Definition
The angle between the chord line of a propeller blade section and the propeller's plane of rotation, measured at a specified radial station along the blade. It describes how steeply the blade is set relative to the disc the propeller sweeps through as it turns.
Plain English
It is how much a propeller blade is twisted compared to the flat circle it spins in. A small angle means the blade is nearly flat to that circle; a larger angle means the blade is tilted more steeply into the oncoming air.
Context Anchor
Seen in propeller specifications, propeller inspection, and maintenance procedures that describe blade setting or propeller adjustment.
Derivation
Pitch comes from an old sense meaning 'to set or fix at a slope.' The same idea appears in a roof's pitch — how steeply it is set. For a propeller, the pitch angle is how steeply each blade is set against the plane it rotates in.
Why Pilots Care
Pitch angle determines how much air each blade moves per revolution, which affects thrust, engine load, and efficiency at different airspeeds.

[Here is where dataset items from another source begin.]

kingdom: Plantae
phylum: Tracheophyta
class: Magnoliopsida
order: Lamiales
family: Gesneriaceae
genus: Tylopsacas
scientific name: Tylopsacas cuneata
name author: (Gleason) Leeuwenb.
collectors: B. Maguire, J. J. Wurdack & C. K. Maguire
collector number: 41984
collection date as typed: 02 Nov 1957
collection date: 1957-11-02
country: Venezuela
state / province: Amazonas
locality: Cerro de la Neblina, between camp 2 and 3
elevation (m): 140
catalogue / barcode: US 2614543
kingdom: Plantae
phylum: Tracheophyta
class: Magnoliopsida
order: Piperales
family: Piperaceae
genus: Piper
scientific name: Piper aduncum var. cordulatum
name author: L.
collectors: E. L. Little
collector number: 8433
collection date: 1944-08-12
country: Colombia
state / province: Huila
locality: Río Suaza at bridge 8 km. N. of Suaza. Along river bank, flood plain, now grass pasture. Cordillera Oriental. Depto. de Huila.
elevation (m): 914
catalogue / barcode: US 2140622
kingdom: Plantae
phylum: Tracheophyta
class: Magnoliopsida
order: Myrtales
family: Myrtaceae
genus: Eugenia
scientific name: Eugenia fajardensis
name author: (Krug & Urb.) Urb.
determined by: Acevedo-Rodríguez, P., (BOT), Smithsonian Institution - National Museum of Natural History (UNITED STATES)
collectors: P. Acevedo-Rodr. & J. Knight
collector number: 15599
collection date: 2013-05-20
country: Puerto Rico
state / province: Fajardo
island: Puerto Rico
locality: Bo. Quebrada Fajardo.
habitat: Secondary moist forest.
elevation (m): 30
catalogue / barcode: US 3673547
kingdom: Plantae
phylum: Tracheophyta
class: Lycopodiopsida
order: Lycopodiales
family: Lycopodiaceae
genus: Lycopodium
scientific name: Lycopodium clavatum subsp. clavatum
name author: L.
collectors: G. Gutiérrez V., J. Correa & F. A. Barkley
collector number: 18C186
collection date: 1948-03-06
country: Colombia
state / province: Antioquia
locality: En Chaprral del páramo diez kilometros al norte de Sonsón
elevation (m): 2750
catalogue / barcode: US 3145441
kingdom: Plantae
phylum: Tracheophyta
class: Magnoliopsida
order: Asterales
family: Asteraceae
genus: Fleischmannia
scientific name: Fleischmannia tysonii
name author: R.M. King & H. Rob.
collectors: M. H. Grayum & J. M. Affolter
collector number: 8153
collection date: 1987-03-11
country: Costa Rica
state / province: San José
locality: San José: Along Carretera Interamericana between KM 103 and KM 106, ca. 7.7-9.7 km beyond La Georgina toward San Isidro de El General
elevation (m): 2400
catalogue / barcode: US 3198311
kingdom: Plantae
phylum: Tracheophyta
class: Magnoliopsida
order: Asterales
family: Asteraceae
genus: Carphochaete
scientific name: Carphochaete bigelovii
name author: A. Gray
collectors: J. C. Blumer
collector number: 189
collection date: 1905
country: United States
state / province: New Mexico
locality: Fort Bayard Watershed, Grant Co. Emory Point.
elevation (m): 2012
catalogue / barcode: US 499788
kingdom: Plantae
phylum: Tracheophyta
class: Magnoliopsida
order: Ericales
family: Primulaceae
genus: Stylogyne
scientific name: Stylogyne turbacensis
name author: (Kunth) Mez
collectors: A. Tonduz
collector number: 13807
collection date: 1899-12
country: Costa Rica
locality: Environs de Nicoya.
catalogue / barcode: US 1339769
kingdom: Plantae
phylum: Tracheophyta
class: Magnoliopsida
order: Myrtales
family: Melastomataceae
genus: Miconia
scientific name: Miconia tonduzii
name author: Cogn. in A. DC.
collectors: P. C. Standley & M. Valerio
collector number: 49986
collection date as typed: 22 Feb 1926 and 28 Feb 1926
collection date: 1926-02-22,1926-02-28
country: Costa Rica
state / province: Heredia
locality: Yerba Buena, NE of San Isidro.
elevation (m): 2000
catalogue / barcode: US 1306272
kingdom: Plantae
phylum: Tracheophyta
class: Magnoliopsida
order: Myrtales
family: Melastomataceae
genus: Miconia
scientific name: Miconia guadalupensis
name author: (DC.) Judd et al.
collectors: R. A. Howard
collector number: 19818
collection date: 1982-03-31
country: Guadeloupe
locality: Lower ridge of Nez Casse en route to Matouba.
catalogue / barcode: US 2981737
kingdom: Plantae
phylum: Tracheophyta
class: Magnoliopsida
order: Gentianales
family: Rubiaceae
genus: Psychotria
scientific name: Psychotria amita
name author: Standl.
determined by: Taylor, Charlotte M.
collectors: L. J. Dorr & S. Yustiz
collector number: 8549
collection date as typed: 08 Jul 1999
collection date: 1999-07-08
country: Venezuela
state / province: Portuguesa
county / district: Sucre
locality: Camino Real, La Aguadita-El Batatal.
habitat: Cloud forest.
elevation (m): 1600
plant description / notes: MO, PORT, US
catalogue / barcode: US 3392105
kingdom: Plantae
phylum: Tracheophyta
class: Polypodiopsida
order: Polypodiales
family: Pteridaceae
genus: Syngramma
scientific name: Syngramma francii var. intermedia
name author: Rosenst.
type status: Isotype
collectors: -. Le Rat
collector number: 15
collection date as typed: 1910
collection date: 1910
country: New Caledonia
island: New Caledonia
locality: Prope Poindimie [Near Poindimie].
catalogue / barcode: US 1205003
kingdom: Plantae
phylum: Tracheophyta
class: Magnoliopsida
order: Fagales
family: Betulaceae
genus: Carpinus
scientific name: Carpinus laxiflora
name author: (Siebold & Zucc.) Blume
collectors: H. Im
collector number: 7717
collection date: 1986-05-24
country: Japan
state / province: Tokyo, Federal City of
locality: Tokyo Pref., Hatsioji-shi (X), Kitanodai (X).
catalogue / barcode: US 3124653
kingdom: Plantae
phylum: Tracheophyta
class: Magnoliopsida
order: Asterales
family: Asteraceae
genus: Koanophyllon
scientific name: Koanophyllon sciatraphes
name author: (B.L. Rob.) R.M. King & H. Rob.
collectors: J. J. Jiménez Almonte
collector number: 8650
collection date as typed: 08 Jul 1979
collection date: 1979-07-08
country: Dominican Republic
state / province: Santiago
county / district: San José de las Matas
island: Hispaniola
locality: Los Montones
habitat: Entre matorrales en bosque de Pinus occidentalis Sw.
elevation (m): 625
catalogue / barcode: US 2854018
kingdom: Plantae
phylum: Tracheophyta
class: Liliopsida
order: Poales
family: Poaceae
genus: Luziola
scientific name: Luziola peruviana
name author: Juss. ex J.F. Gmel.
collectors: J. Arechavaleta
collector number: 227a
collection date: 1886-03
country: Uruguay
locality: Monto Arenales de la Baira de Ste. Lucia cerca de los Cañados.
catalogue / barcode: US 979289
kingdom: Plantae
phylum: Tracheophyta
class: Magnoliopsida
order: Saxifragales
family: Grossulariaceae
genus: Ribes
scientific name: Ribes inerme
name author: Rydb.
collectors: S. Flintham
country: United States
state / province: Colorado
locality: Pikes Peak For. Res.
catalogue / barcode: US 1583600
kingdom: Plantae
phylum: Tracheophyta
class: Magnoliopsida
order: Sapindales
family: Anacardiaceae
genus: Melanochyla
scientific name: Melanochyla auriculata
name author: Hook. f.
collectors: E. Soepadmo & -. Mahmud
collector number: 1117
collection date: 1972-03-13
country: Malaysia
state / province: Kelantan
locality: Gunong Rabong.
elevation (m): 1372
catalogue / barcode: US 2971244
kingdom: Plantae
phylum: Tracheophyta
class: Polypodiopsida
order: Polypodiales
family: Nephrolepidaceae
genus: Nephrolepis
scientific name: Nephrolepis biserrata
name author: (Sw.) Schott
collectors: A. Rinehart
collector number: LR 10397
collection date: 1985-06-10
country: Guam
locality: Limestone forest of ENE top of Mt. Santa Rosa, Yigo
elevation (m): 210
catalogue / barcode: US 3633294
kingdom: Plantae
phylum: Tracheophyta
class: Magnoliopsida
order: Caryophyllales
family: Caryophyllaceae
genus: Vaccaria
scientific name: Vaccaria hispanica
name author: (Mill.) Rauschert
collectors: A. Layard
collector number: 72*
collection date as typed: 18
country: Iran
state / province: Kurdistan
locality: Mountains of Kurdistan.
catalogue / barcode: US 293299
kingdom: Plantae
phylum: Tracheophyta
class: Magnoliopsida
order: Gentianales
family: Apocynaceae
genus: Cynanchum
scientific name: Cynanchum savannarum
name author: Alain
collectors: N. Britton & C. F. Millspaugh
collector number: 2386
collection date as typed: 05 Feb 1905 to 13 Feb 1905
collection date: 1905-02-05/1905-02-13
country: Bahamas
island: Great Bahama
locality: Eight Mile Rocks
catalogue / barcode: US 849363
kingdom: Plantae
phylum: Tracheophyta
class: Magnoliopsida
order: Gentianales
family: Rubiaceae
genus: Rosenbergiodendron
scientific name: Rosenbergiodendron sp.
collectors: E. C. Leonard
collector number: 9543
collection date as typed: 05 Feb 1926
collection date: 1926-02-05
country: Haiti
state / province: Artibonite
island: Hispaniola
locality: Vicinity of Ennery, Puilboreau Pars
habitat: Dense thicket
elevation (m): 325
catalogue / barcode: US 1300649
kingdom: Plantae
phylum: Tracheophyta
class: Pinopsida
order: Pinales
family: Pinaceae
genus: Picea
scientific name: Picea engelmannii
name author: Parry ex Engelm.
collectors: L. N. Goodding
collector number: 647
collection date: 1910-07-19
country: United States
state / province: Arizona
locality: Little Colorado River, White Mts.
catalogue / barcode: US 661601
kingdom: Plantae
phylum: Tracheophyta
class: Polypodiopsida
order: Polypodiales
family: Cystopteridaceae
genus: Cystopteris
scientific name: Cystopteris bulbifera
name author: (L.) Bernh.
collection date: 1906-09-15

A blade set at a low pitch angle gives better performance at low speeds (takeoff, climb); a higher pitch angle is more efficient at cruise.
Intuition Check
Pitch angle here does not mean the airplane’s nose-up or nose-down attitude. It means the set angle of a propeller blade at a specific point on the blade.
Example Sentence 1
The technician measured the blade's pitch angle at the 75 percent radius station and found it within the manufacturer's tolerance.
Example Sentence 2
A higher pitch angle lets the propeller move the airplane farther forward per revolution but requires more engine power.